Both of the following words has the same set of characters so encoding each letter individually makes it hard to get the meaning.

S I L E N T
L I S T E N

So instead of encoding each characters, word or words will be tokenized

How to tokenize

[!WARNING] | tf.keras.preprocessing.text.Tokenizer is now deprecated Use tf.keras.layers.TextVectorization

from tensorflow.keras.layers import TextVectorization

vectorize_layer = TextVectorization()

# text vectorization should adapt to the existing text to check the frequency
# of the token & build the vocabulary
vectorize_layer.adapt(['I love you', 'I love cat', 'I love dog'])

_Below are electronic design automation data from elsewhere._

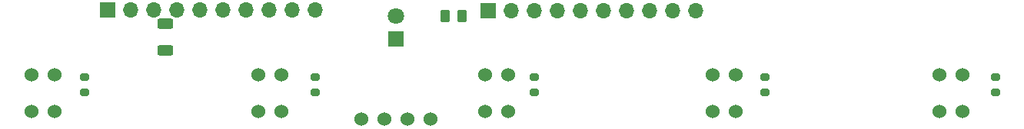
<source format=gbr>
%TF.GenerationSoftware,KiCad,Pcbnew,7.0.9*%
%TF.CreationDate,2024-03-23T08:09:54+09:00*%
%TF.ProjectId,03-front,30332d66-726f-46e7-942e-6b696361645f,rev?*%
%TF.SameCoordinates,Original*%
%TF.FileFunction,Soldermask,Top*%
%TF.FilePolarity,Negative*%
%FSLAX46Y46*%
G04 Gerber Fmt 4.6, Leading zero omitted, Abs format (unit mm)*
G04 Created by KiCad (PCBNEW 7.0.9) date 2024-03-23 08:09:54*
%MOMM*%
%LPD*%
G01*
G04 APERTURE LIST*
G04 Aperture macros list*
%AMRoundRect*
0 Rectangle with rounded corners*
0 $1 Rounding radius*
0 $2 $3 $4 $5 $6 $7 $8 $9 X,Y pos of 4 corners*
0 Add a 4 corners polygon primitive as box body*
4,1,4,$2,$3,$4,$5,$6,$7,$8,$9,$2,$3,0*
0 Add four circle primitives for the rounded corners*
1,1,$1+$1,$2,$3*
1,1,$1+$1,$4,$5*
1,1,$1+$1,$6,$7*
1,1,$1+$1,$8,$9*
0 Add four rect primitives between the rounded corners*
20,1,$1+$1,$2,$3,$4,$5,0*
20,1,$1+$1,$4,$5,$6,$7,0*
20,1,$1+$1,$6,$7,$8,$9,0*
20,1,$1+$1,$8,$9,$2,$3,0*%
G04 Aperture macros list end*
%ADD10R,1.800000X1.800000*%
%ADD11C,1.800000*%
%ADD12C,1.524000*%
%ADD13RoundRect,0.200000X-0.275000X0.200000X-0.275000X-0.200000X0.275000X-0.200000X0.275000X0.200000X0*%
%ADD14RoundRect,0.250000X-0.625000X0.312500X-0.625000X-0.312500X0.625000X-0.312500X0.625000X0.312500X0*%
%ADD15RoundRect,0.250000X-0.262500X-0.450000X0.262500X-0.450000X0.262500X0.450000X-0.262500X0.450000X0*%
%ADD16R,1.700000X1.700000*%
%ADD17O,1.700000X1.700000*%
G04 APERTURE END LIST*
D10*
%TO.C,D1*%
X88900000Y-93980000D03*
D11*
X88900000Y-91440000D03*
%TD*%
D12*
%TO.C,U4*%
X123730000Y-97950000D03*
X126270000Y-97950000D03*
X123730000Y-102050000D03*
X126270000Y-102050000D03*
%TD*%
%TO.C,U3*%
X98730000Y-97950000D03*
X101270000Y-97950000D03*
X98730000Y-102050000D03*
X101270000Y-102050000D03*
%TD*%
D13*
%TO.C,R5*%
X104140000Y-98235000D03*
X104140000Y-99885000D03*
%TD*%
D12*
%TO.C,U6*%
X85090000Y-102870000D03*
X87630000Y-102870000D03*
X90170000Y-102870000D03*
X92710000Y-102870000D03*
%TD*%
%TO.C,U2*%
X73730000Y-97950000D03*
X76270000Y-97950000D03*
X73730000Y-102050000D03*
X76270000Y-102050000D03*
%TD*%
D13*
%TO.C,R6*%
X129540000Y-98235000D03*
X129540000Y-99885000D03*
%TD*%
D14*
%TO.C,R2*%
X63500000Y-92325000D03*
X63500000Y-95250000D03*
%TD*%
D13*
%TO.C,R9*%
X154940000Y-98235000D03*
X154940000Y-99885000D03*
%TD*%
D15*
%TO.C,R4*%
X94337500Y-91440000D03*
X96162500Y-91440000D03*
%TD*%
D13*
%TO.C,R1*%
X54610000Y-98235000D03*
X54610000Y-99885000D03*
%TD*%
%TO.C,R3*%
X80010000Y-98235000D03*
X80010000Y-99885000D03*
%TD*%
D12*
%TO.C,U5*%
X148730000Y-97950000D03*
X151270000Y-97950000D03*
X148730000Y-102050000D03*
X151270000Y-102050000D03*
%TD*%
%TO.C,U1*%
X48730000Y-97950000D03*
X51270000Y-97950000D03*
X48730000Y-102050000D03*
X51270000Y-102050000D03*
%TD*%
D16*
%TO.C,REF\u002A\u002A*%
X57150000Y-90805000D03*
D17*
X59690000Y-90805000D03*
X62230000Y-90805000D03*
X64770000Y-90805000D03*
X67310000Y-90805000D03*
X69850000Y-90805000D03*
X72390000Y-90805000D03*
X74930000Y-90805000D03*
X77470000Y-90805000D03*
X80010000Y-90805000D03*
%TD*%
D16*
%TO.C,J1*%
X99060000Y-90875000D03*
D17*
X101600000Y-90875000D03*
X104140000Y-90875000D03*
X106680000Y-90875000D03*
X109220000Y-90875000D03*
X111760000Y-90875000D03*
X114300000Y-90875000D03*
X116840000Y-90875000D03*
X119380000Y-90875000D03*
X121920000Y-90875000D03*
%TD*%
M02*

</source>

# vocabulary returns the unique tokens based on the frequency they are used
vectorize_layer.get_vocabulary()
'''
['', '[UNK]', 'love', 'i', 'you', 'dog', 'cat']
'''
# Here, '' represents the padding and [UNK] for any word that's not in the
# vocabulary

vectorize_layer('I love programming')

If a new text contains all the tokens, the relevant index will be used in the tokenization

# ['', '[UNK]', 'love', 'i', 'you', 'dog', 'cat']
# 0 1 2 3 4 5 6

vectorize_layer('I love cat').numpy()
'''
array([3, 2, 6])
'''

vectorize_layer('I love programming').numpy()
'''
array([3, 2, 1])
'''
# Since 'programming' is an unknown token in the vocabulary, it's considered to
# be a [UNK]